Former Israeli ambassador to the Netherlands Chaim Divon told the Post
that should Wilders become prime minister, his pro-Israel stance could translate into antagonism toward the Jewish community by the Muslim community. He stresses, however, that he sees this as an unlikely outcome of Wednesday’s election. Should it occur, he speculated, the Muslim community could draw the conclusion that due to the support Israel gets from Wilders, the Jewish community in turn supports him and his anti-Muslim policies and rhetoric.
Both Voet and Divon also mentioned Wilders’s vote against shechita. “That’s when a lot of Jews thought, ‘He’s not as much of a friend as we think he his,’” Voet said, while Divon said that he may well vote that way on the issue again.
“As it is now, there are two parties in the coalition: the VVD, that is very pro-Israel and that is a guardian of the Jewish community,” Voet said. As the biggest party in the current coalition, she said, the VVD ensured that Labor did not “rock the boat” with Israel.
But the situation is likely to be different in the next coalition.
“Even if the VVD is the biggest party, it will not have the majority of the coalition,” she said, asserting that other significant parties likely to join the coalition will push for measures to boycott Israel. “The Jewish community here in the Netherlands takes that personally,” she explained.
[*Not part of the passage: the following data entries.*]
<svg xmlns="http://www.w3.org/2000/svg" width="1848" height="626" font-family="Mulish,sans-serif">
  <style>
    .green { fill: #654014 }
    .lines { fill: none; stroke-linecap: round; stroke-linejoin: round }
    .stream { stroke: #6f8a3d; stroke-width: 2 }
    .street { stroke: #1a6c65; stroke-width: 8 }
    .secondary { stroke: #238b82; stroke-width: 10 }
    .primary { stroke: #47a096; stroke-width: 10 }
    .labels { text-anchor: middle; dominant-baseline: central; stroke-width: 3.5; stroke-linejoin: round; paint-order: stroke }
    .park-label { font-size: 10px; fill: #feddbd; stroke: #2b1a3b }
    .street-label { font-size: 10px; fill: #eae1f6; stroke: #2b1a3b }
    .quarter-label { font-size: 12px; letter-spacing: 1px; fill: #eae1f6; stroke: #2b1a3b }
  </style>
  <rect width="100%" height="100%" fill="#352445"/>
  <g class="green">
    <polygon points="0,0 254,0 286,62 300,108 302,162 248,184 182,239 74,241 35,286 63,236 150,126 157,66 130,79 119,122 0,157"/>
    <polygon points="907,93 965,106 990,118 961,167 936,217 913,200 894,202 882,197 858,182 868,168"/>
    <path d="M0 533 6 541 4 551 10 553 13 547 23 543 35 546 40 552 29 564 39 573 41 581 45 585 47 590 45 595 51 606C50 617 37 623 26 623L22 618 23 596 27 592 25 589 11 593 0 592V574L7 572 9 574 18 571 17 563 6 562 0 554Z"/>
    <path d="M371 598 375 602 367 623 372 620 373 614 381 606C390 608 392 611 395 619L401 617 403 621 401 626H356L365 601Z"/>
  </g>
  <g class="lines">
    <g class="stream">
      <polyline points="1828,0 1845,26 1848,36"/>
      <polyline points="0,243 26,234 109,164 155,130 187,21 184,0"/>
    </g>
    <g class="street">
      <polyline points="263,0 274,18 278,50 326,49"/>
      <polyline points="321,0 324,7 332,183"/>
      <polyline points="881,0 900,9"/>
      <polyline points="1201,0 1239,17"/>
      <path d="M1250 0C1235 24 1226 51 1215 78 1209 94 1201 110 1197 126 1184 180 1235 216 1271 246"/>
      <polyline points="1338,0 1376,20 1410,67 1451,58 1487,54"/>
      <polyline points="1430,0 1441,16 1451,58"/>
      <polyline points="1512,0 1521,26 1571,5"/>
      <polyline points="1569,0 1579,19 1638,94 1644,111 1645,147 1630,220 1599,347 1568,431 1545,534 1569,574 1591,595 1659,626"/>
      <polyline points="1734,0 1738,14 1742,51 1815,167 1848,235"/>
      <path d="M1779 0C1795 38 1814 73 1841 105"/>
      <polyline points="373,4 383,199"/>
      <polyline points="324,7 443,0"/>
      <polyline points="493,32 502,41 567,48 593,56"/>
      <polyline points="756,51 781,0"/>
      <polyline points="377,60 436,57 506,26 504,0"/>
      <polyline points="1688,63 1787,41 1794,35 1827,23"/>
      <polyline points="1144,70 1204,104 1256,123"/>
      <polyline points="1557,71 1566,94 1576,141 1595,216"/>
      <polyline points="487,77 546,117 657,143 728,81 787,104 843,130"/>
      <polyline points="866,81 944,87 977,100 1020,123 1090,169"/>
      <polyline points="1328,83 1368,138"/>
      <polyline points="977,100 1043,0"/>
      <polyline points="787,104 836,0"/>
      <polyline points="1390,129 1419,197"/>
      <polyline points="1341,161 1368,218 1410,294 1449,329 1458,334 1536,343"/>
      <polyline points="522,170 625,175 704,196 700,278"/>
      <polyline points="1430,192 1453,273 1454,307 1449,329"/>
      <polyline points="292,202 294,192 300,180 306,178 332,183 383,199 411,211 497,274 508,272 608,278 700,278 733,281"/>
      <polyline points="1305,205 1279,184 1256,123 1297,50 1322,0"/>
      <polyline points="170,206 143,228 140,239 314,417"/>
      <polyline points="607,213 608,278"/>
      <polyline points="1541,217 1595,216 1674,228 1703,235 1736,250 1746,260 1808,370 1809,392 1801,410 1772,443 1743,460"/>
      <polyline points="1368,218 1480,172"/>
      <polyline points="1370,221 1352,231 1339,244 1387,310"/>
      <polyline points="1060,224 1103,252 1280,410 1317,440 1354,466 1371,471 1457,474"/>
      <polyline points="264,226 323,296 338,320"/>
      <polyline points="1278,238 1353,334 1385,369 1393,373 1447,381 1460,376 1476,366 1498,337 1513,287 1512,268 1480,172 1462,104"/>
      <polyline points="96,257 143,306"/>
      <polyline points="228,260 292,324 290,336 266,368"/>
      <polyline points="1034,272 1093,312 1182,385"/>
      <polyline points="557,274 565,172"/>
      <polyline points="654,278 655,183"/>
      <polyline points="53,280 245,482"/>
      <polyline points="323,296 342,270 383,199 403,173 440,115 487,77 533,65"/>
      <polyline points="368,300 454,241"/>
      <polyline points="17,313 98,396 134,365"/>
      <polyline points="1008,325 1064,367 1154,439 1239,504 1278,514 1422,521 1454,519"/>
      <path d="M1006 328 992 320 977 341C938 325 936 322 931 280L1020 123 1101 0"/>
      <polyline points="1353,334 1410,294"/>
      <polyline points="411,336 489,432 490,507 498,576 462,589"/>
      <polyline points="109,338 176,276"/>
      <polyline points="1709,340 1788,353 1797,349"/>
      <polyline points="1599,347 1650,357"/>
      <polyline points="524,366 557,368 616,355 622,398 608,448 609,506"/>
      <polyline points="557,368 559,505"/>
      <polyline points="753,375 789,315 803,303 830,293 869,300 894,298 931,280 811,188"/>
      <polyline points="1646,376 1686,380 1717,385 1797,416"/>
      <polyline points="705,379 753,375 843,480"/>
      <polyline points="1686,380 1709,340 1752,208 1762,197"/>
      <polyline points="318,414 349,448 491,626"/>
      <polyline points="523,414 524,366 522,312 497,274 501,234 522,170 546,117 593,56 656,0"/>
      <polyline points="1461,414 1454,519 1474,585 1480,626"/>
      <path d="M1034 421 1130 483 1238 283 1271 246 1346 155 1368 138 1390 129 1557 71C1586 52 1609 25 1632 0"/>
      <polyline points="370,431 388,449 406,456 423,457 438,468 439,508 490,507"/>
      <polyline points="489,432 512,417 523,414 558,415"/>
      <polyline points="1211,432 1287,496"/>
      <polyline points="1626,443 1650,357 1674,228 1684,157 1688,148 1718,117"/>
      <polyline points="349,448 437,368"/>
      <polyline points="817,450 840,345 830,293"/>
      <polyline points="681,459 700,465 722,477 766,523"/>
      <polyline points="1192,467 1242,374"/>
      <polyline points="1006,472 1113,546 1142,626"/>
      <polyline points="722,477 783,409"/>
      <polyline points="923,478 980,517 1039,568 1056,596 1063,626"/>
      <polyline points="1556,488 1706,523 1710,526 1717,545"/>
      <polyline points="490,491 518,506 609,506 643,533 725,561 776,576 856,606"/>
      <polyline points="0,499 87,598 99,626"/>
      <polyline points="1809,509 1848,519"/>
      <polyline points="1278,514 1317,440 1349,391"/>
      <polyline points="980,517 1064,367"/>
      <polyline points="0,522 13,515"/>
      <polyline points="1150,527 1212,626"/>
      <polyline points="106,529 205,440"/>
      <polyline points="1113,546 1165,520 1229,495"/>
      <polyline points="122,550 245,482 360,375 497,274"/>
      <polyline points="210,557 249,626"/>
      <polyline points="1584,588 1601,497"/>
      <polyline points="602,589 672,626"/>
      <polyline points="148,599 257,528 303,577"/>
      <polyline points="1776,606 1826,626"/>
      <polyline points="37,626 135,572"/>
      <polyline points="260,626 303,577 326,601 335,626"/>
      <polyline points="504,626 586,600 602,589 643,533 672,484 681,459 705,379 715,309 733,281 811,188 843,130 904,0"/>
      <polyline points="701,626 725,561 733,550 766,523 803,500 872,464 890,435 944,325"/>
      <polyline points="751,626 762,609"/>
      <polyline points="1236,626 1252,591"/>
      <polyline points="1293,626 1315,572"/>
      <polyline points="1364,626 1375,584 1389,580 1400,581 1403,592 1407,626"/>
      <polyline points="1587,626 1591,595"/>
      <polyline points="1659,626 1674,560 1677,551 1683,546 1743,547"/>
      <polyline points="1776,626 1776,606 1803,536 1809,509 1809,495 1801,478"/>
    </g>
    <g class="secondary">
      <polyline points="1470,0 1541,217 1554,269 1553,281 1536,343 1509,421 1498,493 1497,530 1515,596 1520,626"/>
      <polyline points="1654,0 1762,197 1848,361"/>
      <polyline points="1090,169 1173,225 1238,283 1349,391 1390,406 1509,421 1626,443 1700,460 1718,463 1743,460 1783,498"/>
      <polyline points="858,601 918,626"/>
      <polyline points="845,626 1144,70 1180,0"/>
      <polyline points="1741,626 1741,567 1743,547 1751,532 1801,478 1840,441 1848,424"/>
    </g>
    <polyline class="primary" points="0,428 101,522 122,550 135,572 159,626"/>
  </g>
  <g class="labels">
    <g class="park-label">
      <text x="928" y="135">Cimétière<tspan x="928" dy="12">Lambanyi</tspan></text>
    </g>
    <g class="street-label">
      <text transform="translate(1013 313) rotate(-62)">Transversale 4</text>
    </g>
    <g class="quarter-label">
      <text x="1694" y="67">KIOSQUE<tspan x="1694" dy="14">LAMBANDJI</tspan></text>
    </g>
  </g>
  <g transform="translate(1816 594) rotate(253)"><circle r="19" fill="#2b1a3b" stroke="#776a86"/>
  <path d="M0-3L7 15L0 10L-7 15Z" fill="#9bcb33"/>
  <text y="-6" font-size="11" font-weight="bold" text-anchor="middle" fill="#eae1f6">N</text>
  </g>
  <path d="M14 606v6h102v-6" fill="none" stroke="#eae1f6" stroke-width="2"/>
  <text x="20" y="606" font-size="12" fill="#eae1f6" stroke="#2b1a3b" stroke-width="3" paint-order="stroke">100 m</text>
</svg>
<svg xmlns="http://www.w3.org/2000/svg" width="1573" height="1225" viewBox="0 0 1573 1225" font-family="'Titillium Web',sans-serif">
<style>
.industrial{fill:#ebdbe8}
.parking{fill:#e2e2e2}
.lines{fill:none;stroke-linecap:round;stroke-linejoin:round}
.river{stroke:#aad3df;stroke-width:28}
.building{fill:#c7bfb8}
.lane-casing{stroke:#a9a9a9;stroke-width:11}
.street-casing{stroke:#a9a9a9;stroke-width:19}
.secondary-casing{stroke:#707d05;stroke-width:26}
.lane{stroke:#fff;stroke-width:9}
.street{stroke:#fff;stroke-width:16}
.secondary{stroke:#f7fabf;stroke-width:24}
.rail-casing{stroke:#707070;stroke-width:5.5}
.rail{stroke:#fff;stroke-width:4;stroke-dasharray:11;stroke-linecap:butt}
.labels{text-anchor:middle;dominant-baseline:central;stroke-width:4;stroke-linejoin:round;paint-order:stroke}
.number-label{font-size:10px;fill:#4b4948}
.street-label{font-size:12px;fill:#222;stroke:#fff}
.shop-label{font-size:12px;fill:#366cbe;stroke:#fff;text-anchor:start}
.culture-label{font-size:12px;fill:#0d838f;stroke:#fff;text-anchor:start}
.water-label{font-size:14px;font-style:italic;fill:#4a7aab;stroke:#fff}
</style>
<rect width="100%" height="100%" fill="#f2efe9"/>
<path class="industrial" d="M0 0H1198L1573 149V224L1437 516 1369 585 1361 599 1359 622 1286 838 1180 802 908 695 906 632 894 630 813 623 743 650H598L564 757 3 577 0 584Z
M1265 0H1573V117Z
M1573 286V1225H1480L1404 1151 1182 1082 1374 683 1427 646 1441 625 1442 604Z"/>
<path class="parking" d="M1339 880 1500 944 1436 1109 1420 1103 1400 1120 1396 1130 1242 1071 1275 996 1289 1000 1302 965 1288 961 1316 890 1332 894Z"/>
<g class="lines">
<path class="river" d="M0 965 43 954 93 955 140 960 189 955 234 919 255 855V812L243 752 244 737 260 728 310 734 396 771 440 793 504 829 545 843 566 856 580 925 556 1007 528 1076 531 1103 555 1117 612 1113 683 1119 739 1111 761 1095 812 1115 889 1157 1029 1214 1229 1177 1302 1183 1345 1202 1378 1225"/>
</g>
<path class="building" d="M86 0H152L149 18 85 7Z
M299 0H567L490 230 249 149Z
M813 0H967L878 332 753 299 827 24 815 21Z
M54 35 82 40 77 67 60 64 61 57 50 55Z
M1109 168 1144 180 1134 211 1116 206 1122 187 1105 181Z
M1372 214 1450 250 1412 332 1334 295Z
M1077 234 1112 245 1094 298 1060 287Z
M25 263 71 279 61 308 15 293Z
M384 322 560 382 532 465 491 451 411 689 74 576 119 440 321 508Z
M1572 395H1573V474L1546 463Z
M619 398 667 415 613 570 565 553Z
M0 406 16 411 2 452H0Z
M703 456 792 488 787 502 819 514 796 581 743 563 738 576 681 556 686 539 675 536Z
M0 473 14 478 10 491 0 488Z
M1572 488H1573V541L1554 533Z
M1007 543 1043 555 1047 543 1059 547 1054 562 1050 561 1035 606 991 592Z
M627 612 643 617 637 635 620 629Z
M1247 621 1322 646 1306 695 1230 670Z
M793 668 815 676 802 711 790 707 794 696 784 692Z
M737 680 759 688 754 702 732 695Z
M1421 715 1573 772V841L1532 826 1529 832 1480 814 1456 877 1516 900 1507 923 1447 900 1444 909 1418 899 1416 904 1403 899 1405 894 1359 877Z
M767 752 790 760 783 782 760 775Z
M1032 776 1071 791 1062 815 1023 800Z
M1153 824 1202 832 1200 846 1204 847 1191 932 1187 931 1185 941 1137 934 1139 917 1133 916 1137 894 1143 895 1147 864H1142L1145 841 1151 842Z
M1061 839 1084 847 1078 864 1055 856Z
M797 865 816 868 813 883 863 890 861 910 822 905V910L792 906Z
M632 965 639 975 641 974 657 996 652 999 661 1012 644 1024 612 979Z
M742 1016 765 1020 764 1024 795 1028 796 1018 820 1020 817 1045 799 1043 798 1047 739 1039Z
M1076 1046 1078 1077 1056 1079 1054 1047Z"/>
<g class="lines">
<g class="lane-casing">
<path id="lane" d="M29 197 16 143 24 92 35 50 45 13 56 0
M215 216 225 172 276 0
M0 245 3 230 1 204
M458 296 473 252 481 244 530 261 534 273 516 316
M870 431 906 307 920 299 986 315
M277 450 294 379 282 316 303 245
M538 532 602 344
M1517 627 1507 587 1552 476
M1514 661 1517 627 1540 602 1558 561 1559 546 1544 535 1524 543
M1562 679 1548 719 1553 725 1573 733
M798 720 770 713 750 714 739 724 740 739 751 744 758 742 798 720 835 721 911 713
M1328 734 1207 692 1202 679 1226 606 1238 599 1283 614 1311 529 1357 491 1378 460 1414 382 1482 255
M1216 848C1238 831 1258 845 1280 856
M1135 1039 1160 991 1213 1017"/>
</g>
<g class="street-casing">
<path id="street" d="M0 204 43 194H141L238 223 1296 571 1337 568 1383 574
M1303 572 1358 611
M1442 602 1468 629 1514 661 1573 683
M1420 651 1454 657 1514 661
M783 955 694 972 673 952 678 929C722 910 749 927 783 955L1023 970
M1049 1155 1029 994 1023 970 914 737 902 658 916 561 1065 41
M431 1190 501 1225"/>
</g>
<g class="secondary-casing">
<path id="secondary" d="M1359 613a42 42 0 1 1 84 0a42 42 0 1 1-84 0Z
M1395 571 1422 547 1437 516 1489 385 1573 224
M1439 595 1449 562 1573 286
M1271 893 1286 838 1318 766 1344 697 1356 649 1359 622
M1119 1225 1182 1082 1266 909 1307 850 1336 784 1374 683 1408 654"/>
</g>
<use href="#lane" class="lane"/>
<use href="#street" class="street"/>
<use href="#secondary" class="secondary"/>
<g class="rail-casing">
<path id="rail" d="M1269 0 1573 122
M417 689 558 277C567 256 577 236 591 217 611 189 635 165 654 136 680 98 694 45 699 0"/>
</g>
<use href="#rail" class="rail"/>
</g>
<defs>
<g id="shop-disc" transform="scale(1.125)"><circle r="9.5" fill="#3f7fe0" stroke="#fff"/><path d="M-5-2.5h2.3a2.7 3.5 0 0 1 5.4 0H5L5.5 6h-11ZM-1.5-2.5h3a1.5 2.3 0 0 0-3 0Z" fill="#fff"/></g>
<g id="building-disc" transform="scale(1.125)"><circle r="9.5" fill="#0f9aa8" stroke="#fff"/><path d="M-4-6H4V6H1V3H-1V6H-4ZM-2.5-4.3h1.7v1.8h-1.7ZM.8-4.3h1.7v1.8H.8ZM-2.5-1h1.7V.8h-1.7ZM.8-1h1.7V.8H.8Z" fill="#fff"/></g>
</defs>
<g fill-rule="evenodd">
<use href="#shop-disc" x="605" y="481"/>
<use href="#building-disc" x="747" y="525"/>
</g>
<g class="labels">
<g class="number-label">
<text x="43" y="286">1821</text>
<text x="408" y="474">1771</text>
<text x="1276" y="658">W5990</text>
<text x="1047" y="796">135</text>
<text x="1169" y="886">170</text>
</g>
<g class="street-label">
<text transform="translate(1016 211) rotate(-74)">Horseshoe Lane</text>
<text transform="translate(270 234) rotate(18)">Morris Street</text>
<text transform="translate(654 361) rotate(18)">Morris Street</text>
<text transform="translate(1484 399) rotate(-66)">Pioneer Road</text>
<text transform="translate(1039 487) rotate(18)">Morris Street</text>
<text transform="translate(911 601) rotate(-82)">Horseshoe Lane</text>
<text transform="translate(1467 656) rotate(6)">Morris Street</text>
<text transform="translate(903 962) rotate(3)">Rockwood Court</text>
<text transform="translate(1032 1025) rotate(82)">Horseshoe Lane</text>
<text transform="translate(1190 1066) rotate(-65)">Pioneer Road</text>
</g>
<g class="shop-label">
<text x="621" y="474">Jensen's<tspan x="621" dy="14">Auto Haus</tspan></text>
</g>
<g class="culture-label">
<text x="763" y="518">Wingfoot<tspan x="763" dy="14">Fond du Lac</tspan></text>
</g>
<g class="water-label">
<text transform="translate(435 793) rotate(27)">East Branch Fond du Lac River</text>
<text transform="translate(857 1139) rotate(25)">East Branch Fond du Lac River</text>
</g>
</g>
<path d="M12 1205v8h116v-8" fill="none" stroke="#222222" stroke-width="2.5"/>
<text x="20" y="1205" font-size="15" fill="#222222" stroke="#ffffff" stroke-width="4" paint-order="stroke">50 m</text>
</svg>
The Jewish population numbers some 52,000 in the Netherlands, whereas there are some 900,000 Muslims, Voet pointed out.
The left-wing parties, she said, see the Jews as “irrelevant,” showing far greater concern about the Muslim community and the LGBT community.
“This is also scary,” Voet said.
Divon has a more positive outlook on the situation in the Netherlands, expecting little change for the country’s ties with Israel and for its Jewish community.
“Marc Rutte and his party are very friendly [toward Israel],” he told the Post
, noting that even when the two countries don’t see eyeto- eye, it doesn’t affect their strong relations.
Divon described the Netherlands as “one of Israel’s best friends in Europe” and is confident it will remain that way, no matter what shape the next coalition takes.
“I don’t see a dramatic change,” he added.